The video was funded by a grant from Independent Health, and two restaurants located in the Heights – Lake Effect Diner and The Steer – sponsored the promotional event. Key Bank sponsored the cocktail reception that followed the premiere.
Part one of the video consisted of a vignette created by students of the Buffalo Academy of the Visual and Performing Arts, which highlighted the historical Parkside Candy Shop, Linear Park and Minnesota Avenue as treasures of the University Heights neighborhood.
The Parkside Candy shop montage depicted the architectural and historical significance of its Main Street and Winspear Avenue location. Footage of graffiti on a tree and a few potted plants were depicted in the Linear Park section of the vignette and the “charm and wholesomeness” of Minnesota Avenue were detailed in the third section of the piece.
The second part of the showing upset some viewers, like Dan Ryan, UB’s director of off-campus relations.
He noted an illustrated map shown in the video “did not accurately represent the Heights area.” For example, some restaurants highlighted in the video are located on the far North side of Hertel Avenue, like La Dolce Vita – a stretch in the promotion of “walkability,” Ryan said.
The video described the Main Street and Bailey Avenue median as “a soothing ribbon of green space,” with a transit system that easily transports residents.
“The UHC serves as an umbrella organization which represents neighborhood watch groups and block clubs in the Heights community,” according to the press release issued by UHC.
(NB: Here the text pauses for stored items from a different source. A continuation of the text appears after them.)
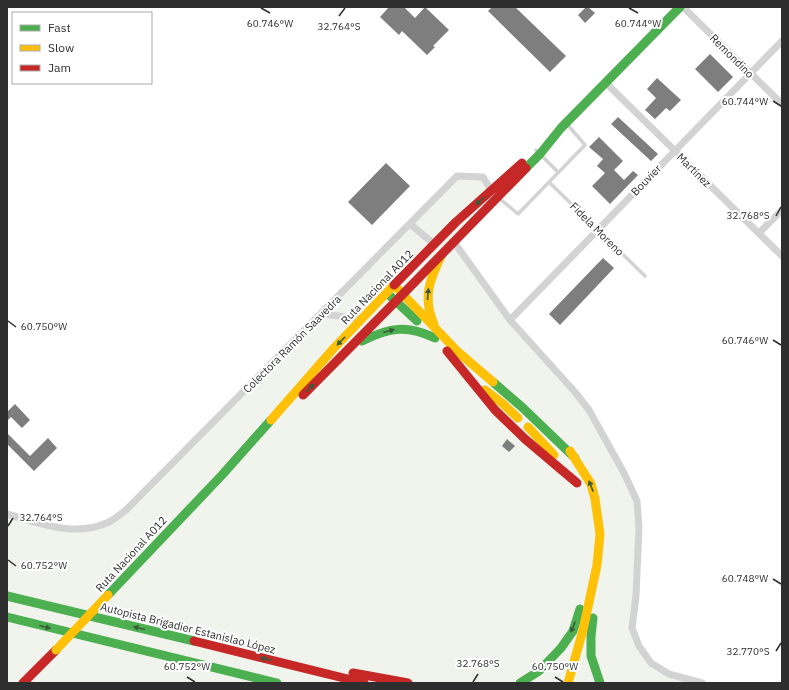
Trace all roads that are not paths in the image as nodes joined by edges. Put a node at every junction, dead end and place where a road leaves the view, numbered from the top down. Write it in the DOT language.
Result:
graph roads {
  1 [pos="680,7"];
  2 [pos="683,7"];
  3 [pos="782,41"];
  4 [pos="750,73"];
  5 [pos="606,83"];
  6 [pos="782,104"];
  7 [pos="564,126"];
  8 [pos="674,151"];
  9 [pos="538,152"];
  10 [pos="558,172"];
  11 [pos="549,182"];
  12 [pos="491,190"];
  13 [pos="498,197"];
  14 [pos="782,210"];
  15 [pos="410,224"];
  16 [pos="598,230"];
  17 [pos="759,234"];
  18 [pos="454,242"];
  19 [pos="434,244"];
  20 [pos="442,254"];
  21 [pos="782,256"];
  22 [pos="645,276"];
  23 [pos="394,285"];
  24 [pos="387,293"];
  25 [pos="403,294"];
  26 [pos="396,301"];
  27 [pos="322,314"];
  28 [pos="361,320"];
  29 [pos="510,320"];
  30 [pos="436,334"];
  31 [pos="353,346"];
  32 [pos="470,378"];
  33 [pos="490,378"];
  34 [pos="575,458"];
  35 [pos="222,475"];
  36 [pos="577,483"];
  37 [pos="7,514"];
  38 [pos="597,517"];
  39 [pos="597,565"];
  40 [pos="7,596"];
  41 [pos="7,618"];
  42 [pos="167,657"];
  43 [pos="303,668"];
  44 [pos="23,683"];
  45 [pos="240,683"];
  46 [pos="277,683"];
  47 [pos="364,683"];
  48 [pos="408,683"];
  49 [pos="520,683"];
  50 [pos="568,683"];
  51 [pos="600,683"];
  52 [pos="702,683"];
  1 -- 5 [label="main road, Ruta Nacional A012"];
  2 -- 4 [label="street, Remondino"];
  3 -- 4 [label="street, Bouvier"];
  4 -- 6 [label="street, Remondino"];
  4 -- 8 [label="street, Bouvier"];
  5 -- 7 [label="main road, Ruta Nacional A012"];
  5 -- 8 [label="street, Martínez"];
  7 -- 9 [label="main road, Ruta Nacional A012"];
  7 -- 10 [label="lane"];
  8 -- 16 [label="street, Bouvier"];
  8 -- 17 [label="street, Martínez"];
  9 -- 10 [label="lane"];
  9 -- 12 [label="main road, Ruta Nacional A012"];
  9 -- 13 [label="main road, Ruta Nacional A012"];
  10 -- 11 [label="lane"];
  11 -- 13 [label="lane"];
  11 -- 16 [label="lane, Fidela Moreno"];
  12 -- 13 [label="lane"];
  12 -- 15 [label="street, Colectora Ramón Saavedra"];
  12 -- 19 [label="main road, Ruta Nacional A012, one-way"];
  13 -- 18 [label="main road, Ruta Nacional A012"];
  14 -- 17 [label="street"];
  15 -- 19 [label="street"];
  15 -- 27 [label="street, Colectora Ramón Saavedra"];
  16 -- 22 [label="lane, Fidela Moreno"];
  16 -- 29 [label="street, Bouvier"];
  17 -- 21 [label="street, Martínez"];
  18 -- 20 [label="main road, Ruta Nacional A012"];
  18 -- 29 [label="street"];
  19 -- 23 [label="main road, Ruta Nacional A012"];
  20 -- 25 [label="main road, Ruta Nacional A012"];
  30 -- 20 [label="main road, one-way"];
  23 -- 24 [label="main road, Ruta Nacional A012"];
  23 -- 25 [label="main road"];
  24 -- 26 [label="main road"];
  24 -- 28 [label="main road, Ruta Nacional A012"];
  25 -- 26 [label="main road, Ruta Nacional A012"];
  25 -- 30 [label="main road"];
  26 -- 30 [label="main road"];
  26 -- 31 [label="main road, Ruta Nacional A012"];
  27 -- 28 [label="street"];
  27 -- 37 [label="street, Colectora Ramón Saavedra"];
  28 -- 35 [label="main road, Ruta Nacional A012, one-way"];
  29 -- 52 [label="street"];
  31 -- 30 [label="main road, one-way"];
  30 -- 32 [label="main road"];
  30 -- 33 [label="main road"];
  35 -- 31 [label="main road, Ruta Nacional A012, one-way"];
  32 -- 33 [label="main road"];
  32 -- 36 [label="main road"];
  33 -- 34 [label="main road"];
  34 -- 36 [label="main road"];
  38 -- 34 [label="main road, one-way"];
  35 -- 44 [label="main road, Ruta Nacional A012, bridge"];
  36 -- 38 [label="main road"];
  38 -- 39 [label="main road"];
  39 -- 49 [label="main road, one-way"];
  39 -- 50 [label="main road"];
  39 -- 51 [label="main road"];
  43 -- 40 [label="main road, Autopista Brigadier Estanislao López, one-way"];
  41 -- 42 [label="main road, one-way"];
  42 -- 45 [label="main road"];
  42 -- 46 [label="main road"];
  43 -- 47 [label="main road, Autopista Brigadier Estanislao López"];
  43 -- 48 [label="main road"];
}
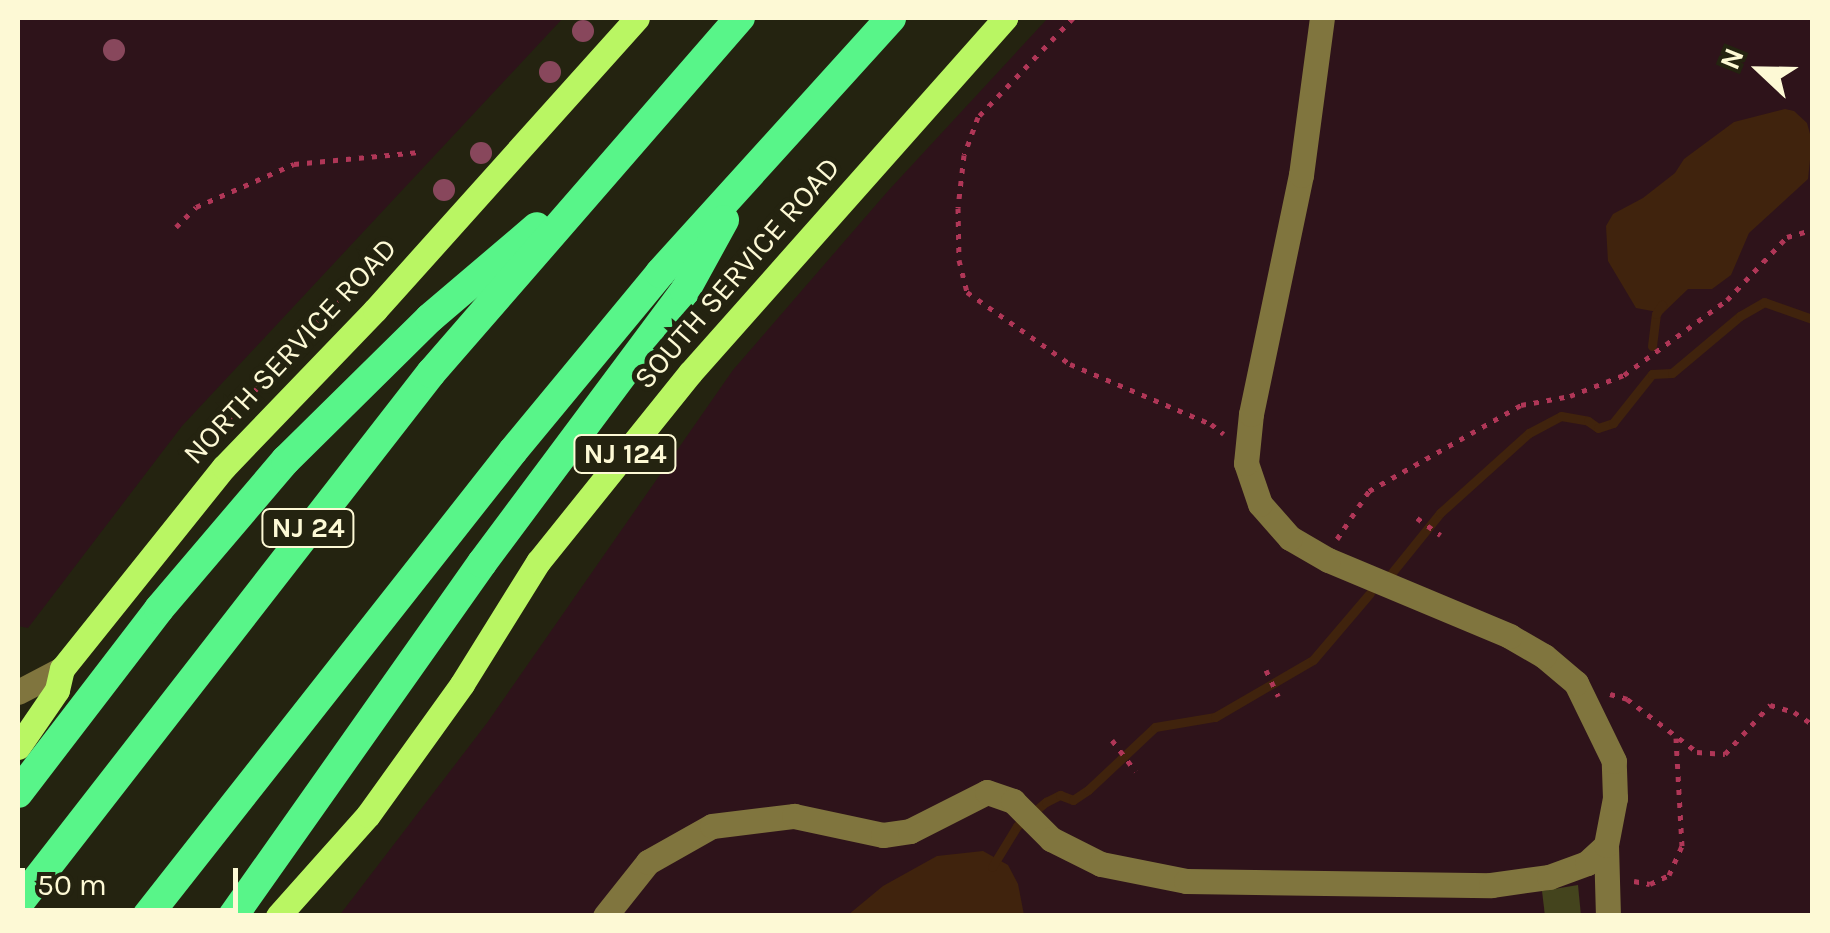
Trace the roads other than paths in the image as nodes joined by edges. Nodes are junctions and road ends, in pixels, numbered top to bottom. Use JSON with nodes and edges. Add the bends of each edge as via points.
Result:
{"nodes":[{"id":1,"x":637,"y":18,"type":"edge"},
{"id":2,"x":740,"y":18,"type":"edge"},
{"id":3,"x":891,"y":18,"type":"edge"},
{"id":4,"x":1005,"y":18,"type":"edge"},
{"id":5,"x":1322,"y":18,"type":"edge"},
{"id":6,"x":612,"y":164,"type":"junction"},
{"id":7,"x":745,"y":181,"type":"junction"},
{"id":8,"x":62,"y":669,"type":"junction"},
{"id":9,"x":18,"y":692,"type":"edge"},
{"id":10,"x":18,"y":747,"type":"edge"},
{"id":11,"x":18,"y":793,"type":"edge"},
{"id":12,"x":1606,"y":845,"type":"junction"},
{"id":13,"x":18,"y":904,"type":"edge"},
{"id":14,"x":147,"y":916,"type":"edge"},
{"id":15,"x":233,"y":916,"type":"edge"},
{"id":16,"x":278,"y":916,"type":"edge"},
{"id":17,"x":605,"y":916,"type":"edge"},
{"id":18,"x":1608,"y":916,"type":"edge"}],
"edges":[{"from":1,"to":8,"type":"main road","name":"NORTH SERVICE ROAD","via":[[224,467]]},
{"from":2,"to":6,"type":"highway","number":"NJ 24"},
{"from":3,"to":7,"type":"highway"},
{"from":4,"to":16,"type":"main road","name":"SOUTH SERVICE ROAD","number":"NJ 124","via":[[655,417],[538,562],[368,815]]},
{"from":5,"to":12,"type":"street","via":[[1301,176],[1246,464],[1260,504],[1290,538],[1510,636],[1576,684],[1614,760]]},
{"from":6,"to":11,"type":"highway","via":[[430,318],[286,460],[159,609]]},
{"from":6,"to":13,"type":"highway","number":"NJ 24","via":[[345,480]]},
{"from":7,"to":14,"type":"highway","via":[[513,450]]},
{"from":7,"to":15,"type":"highway","via":[[686,290],[482,563]]},
{"from":8,"to":9,"type":"street"},
{"from":8,"to":10,"type":"main road","name":"NORTH SERVICE ROAD","via":[[57,690]]},
{"from":12,"to":17,"type":"street","via":[[1587,863],[1549,877],[1491,885],[1186,881],[1101,864],[1051,839],[1020,808],[987,792],[910,831],[883,834],[794,816],[712,826],[648,862]]},
{"from":12,"to":18,"type":"street"}]}
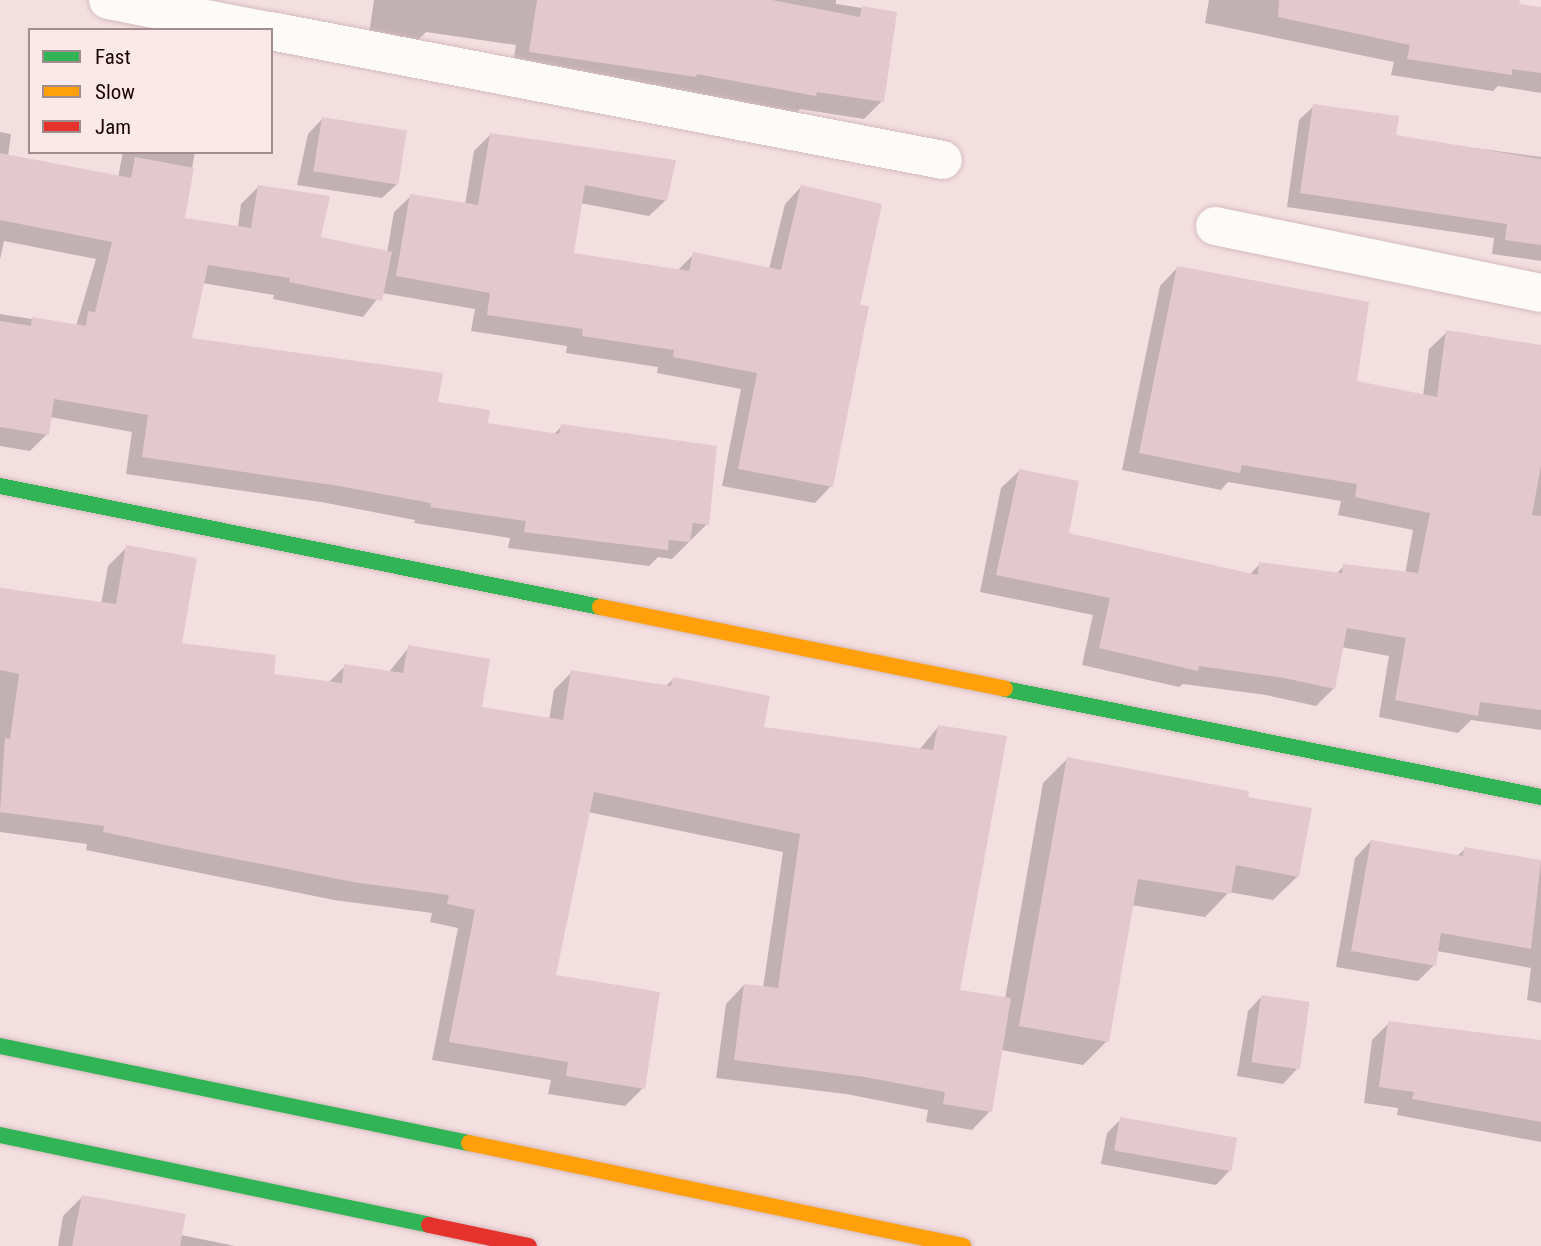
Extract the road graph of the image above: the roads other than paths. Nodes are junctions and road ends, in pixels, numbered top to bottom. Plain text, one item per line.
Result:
1 (108, 0) edge
2 (253, 28) edge
3 (273, 31) edge
4 (943, 160) dead end
5 (1215, 226) dead end
6 (1541, 293) edge
7 (0, 486) edge
8 (1541, 797) edge
9 (0, 1046) edge
10 (0, 1135) edge
11 (529, 1246) edge
12 (963, 1246) edge

1 - 2 street
3 - 4 street
5 - 6 street
7 - 8 street
9 - 12 street
10 - 11 street

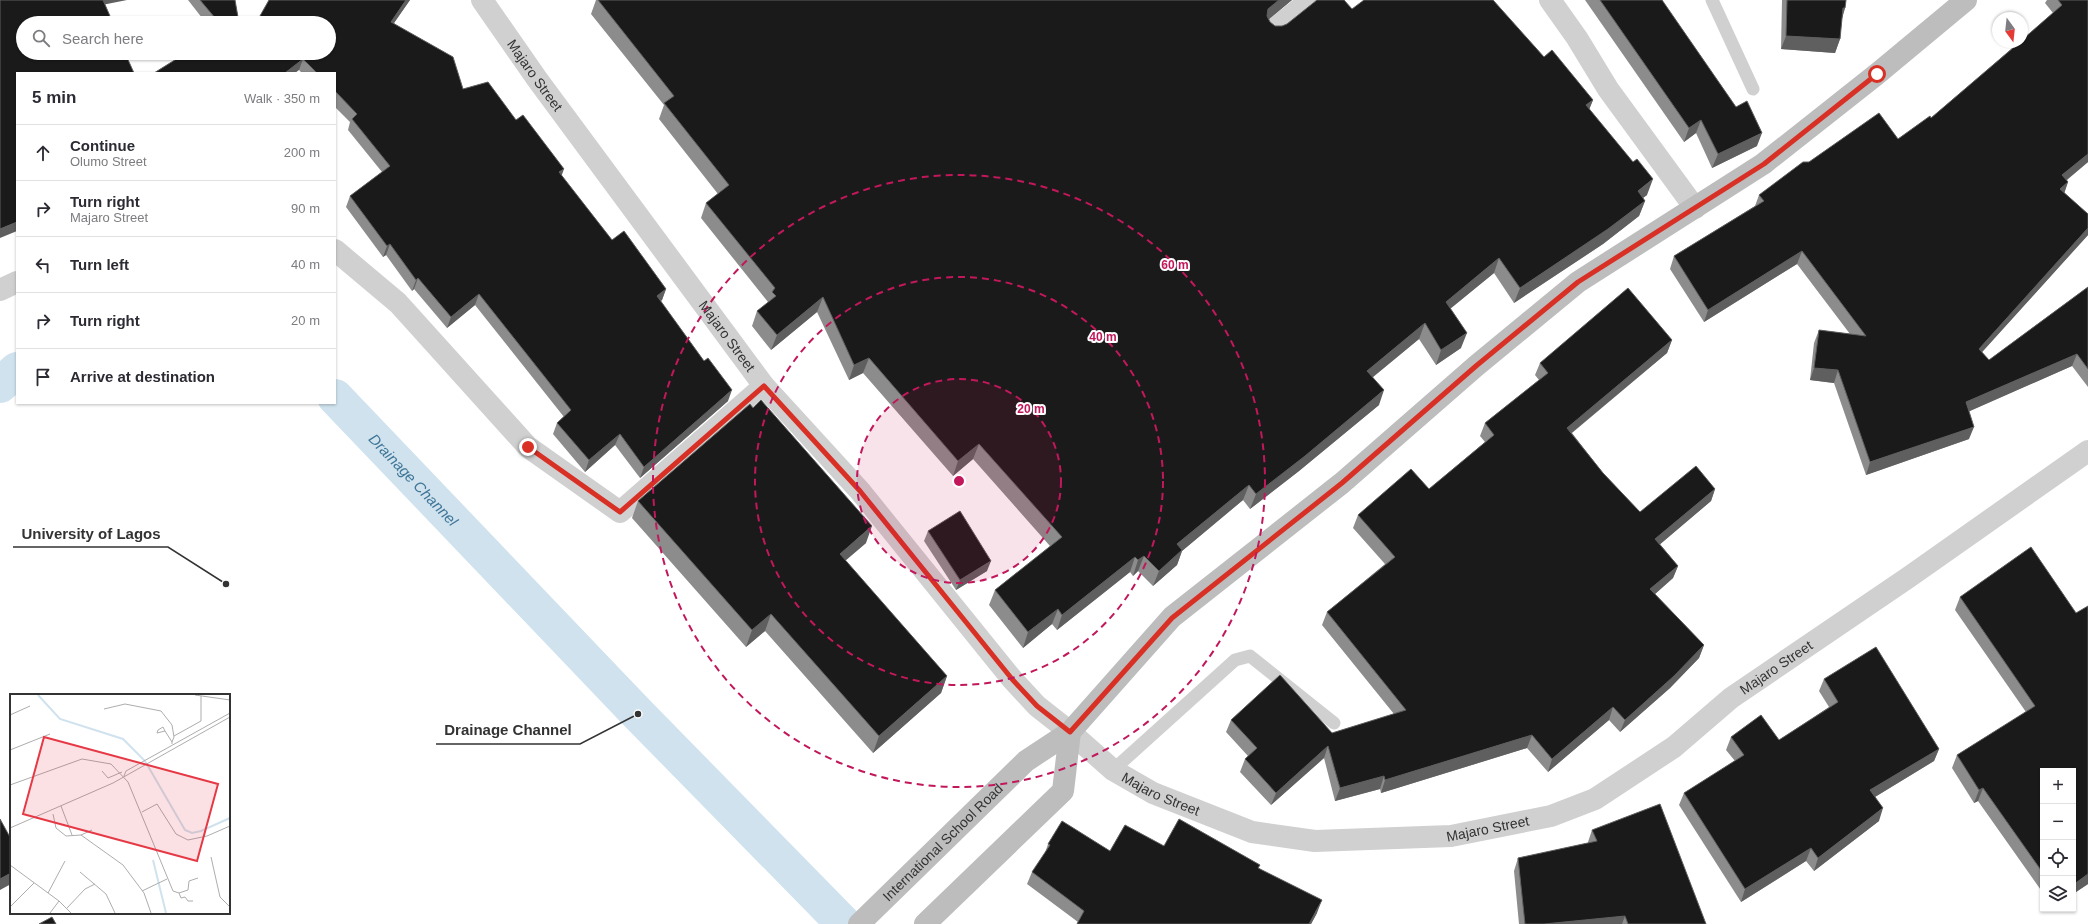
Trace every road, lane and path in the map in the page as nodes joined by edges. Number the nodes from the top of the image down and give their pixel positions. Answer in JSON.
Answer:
{"nodes":[{"id":1,"x":482,"y":0,"type":"edge"},
{"id":2,"x":1311,"y":0,"type":"edge"},
{"id":3,"x":1550,"y":0,"type":"edge"},
{"id":4,"x":1712,"y":0,"type":"edge"},
{"id":5,"x":1966,"y":0,"type":"edge"},
{"id":6,"x":1274,"y":29,"type":"edge"},
{"id":7,"x":1753,"y":89,"type":"dead end"},
{"id":8,"x":1694,"y":208,"type":"junction"},
{"id":9,"x":336,"y":251,"type":"edge"},
{"id":10,"x":16,"y":282,"type":"edge"},
{"id":11,"x":0,"y":290,"type":"edge"},
{"id":12,"x":764,"y":386,"type":"junction"},
{"id":13,"x":2088,"y":451,"type":"edge"},
{"id":14,"x":1334,"y":723,"type":"dead end"},
{"id":15,"x":1070,"y":732,"type":"junction"},
{"id":16,"x":1113,"y":770,"type":"junction"},
{"id":17,"x":859,"y":924,"type":"edge"},
{"id":18,"x":925,"y":924,"type":"edge"}],
"edges":[{"from":1,"to":12,"type":"street","name":"Majaro Street"},
{"from":2,"to":6,"type":"street"},
{"from":3,"to":8,"type":"street"},
{"from":4,"to":7,"type":"lane"},
{"from":5,"to":8,"type":"street","name":"International School Road"},
{"from":8,"to":15,"type":"street","name":"International School Road"},
{"from":9,"to":12,"type":"street"},
{"from":10,"to":11,"type":"street"},
{"from":12,"to":15,"type":"street","name":"Majaro Street"},
{"from":13,"to":16,"type":"street","name":"Majaro Street"},
{"from":14,"to":16,"type":"lane"},
{"from":15,"to":16,"type":"street","name":"Majaro Street"},
{"from":15,"to":17,"type":"street","name":"International School Road"},
{"from":15,"to":18,"type":"street"}]}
The only block club mentioned in the video was the Heath Street block club.
Attendee Martha Meegan, a vocal member of the Montrose Avenue block club, said she was “disappointed that many of the other block clubs were not recognized for their work.”
She was upset her own block club and Merrimac Street block club, which have “also put in many volunteer hours and dollars into beautification and student outreach to try to attack neighborhood issues at a grassroots level,” went unrecognized in the video.
Meegan also expressed her frustration with inattentive landlords who neglect to comply with Buffalo city building codes.
Mickey Vertino, UHC’s media representative, plans to invite landlords to “a secret meeting” – no building inspectors or media allowed – in order to promote an open and non-judgmental discussion concerning property upkeep and maintaining good relationships with the single-family residents in the area.
“I hope this will be a positive step in continuing restoration of the Heights community,” Vertino said.
UB was represented at the premiere. Megan E. Toohey, director of State Relations, and Michael J. Pietkiewicz, assistant vice president for Government and Community Relations, are both from the president’s office. Linwood Roberts, neighborhood outreach coordinator from Community Relations, attended and spoke, as well. No police from UB or the City of Buffalo were present at the event.
“UB police are not really supposed to patrol the Heights area,” Roberts said. “That job is up to Buffalo City Police.”
UHC wants to “maintain and enhance the quality of life within the University Heights by working with residents, property owners, block clubs, UB staff and students, law enforcement, business owners and elected officials.” The group hopes to better the Heights and attract new homeowners to the area.